While Sand's argument in this slim volume rests in part on his personal experience, it is the corollary of his previous work as a historian. A Professor at Tel Aviv University, he has in recent years received considerable notoriety for his books The Invention of the Jewish People and The Invention of the Land of Israel.
The thesis that he developed in those books can be easily summarised: the idea of a single "Jewish people", tracing their origins back to ancient Israel, is a myth. Jews are an ethnically and racially varied collection of peoples, whose irreducible diversity was elided by the Zionists in their successful attempt to legitimise their colonisation of Palestine.
Despite the considerable controversy over his work, it is little more than the Israeli version of the deconstructions of national identity that have enriched historical research in recent decades. Israeli/Jewish identity is as historically "invented" as every other national identity is. In How I Stopped Being A Jew, Sand goes much further. He argues that secular Jewish identity can only be based on two things, persecution (being "forced" into being a Jew whether one likes it or not, as in the Nazi's racial laws) or being "born" into the Jewish people. The former is no longer an issue and the latter is based on a myth that is not only untenable, but "tribal" and "ethnocentric" into the bargain. If one is intellectually honest, there is simply nothing left on which to base a secular Jewish identity.

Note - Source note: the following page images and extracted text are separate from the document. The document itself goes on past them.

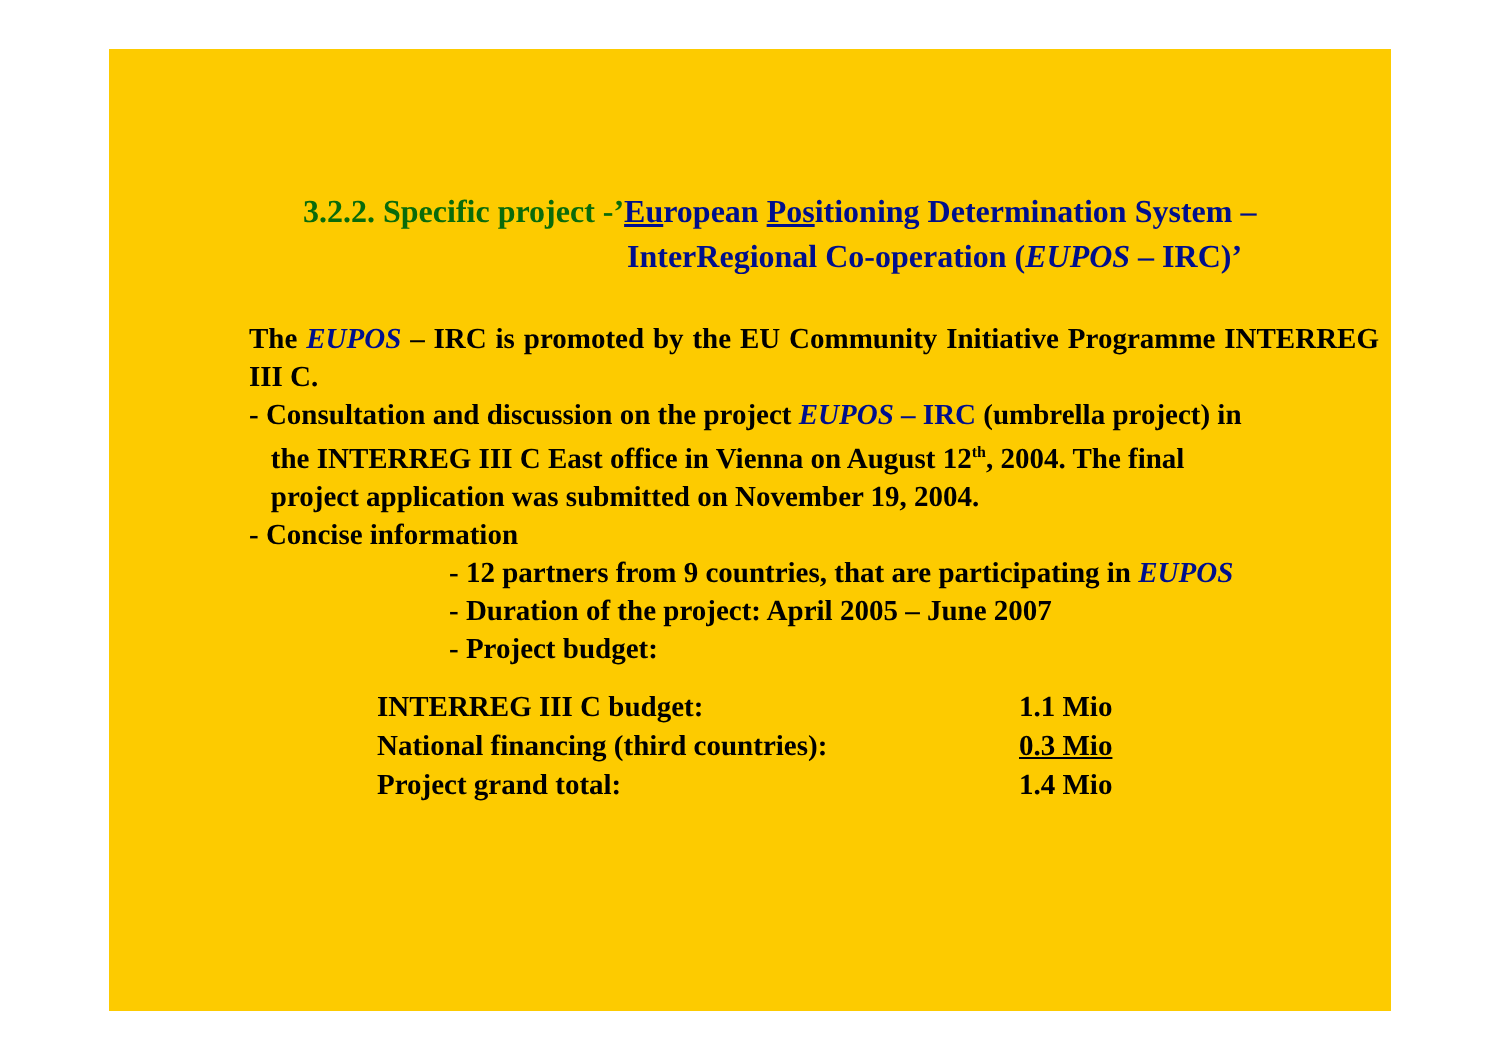3.2.2. Specific project -’European Positioning Determination System –
InterRegional Co-operation (EUPOS – IRC)’
The EUPOS – IRC is promoted by the EU Community Initiative Programme INTERREG III C.
- Consultation and discussion on the project EUPOS – IRC (umbrella project) in
the INTERREG III C East office in Vienna on August 12<sup>th</sup>, 2004. The final
project application was submitted on November 19, 2004.
- Concise information
- 12 partners from 9 countries, that are participating in EUPOS
- Duration of the project: April 2005 – June 2007
- Project budget:
| INTERREG III C budget: | 1.1 Mio |
| National financing (third countries): | 0.3 Mio |
| Project grand total: | 1.4 Mio |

To the obvious objection that there are today and have been in the past many secular Jews, Sand is simply dismissive: there is no such thing as secular Jewish culture. He asserts that while writers such as Pinter, Kafka and Koestler may have had Jewish origins, that fact is entirely incidental to their work.
There is an ironic echo here of orthodox Jewish dismissals of secular Jewishness. Sand similarly dismisses the lingering involvement in Jewish "religious" rituals by many secular Jews as mere nostalgia. But the book is on stronger ground in his critique of Israeli Jewish identity. He yearns for a civil Israeli identity that can encompass the country's substantial non-Jewish minority. Sand retains an affection for Israeli/Hebrew culture but rejects Zionist efforts to treat it as intrinsically Jewish. There are many in Israel – including Jews – who would agree with him.
It is wrong to accuse Sand of anti-Semitism. However, there's no doubt that his example will be lauded by anti-Semites, just as ex-Muslims are used by Islamophobes. As a personal act, the renunciation of an identity is entirely legitimate, but when renunciation is treated as a model for others to follow, bigotry inevitably follows.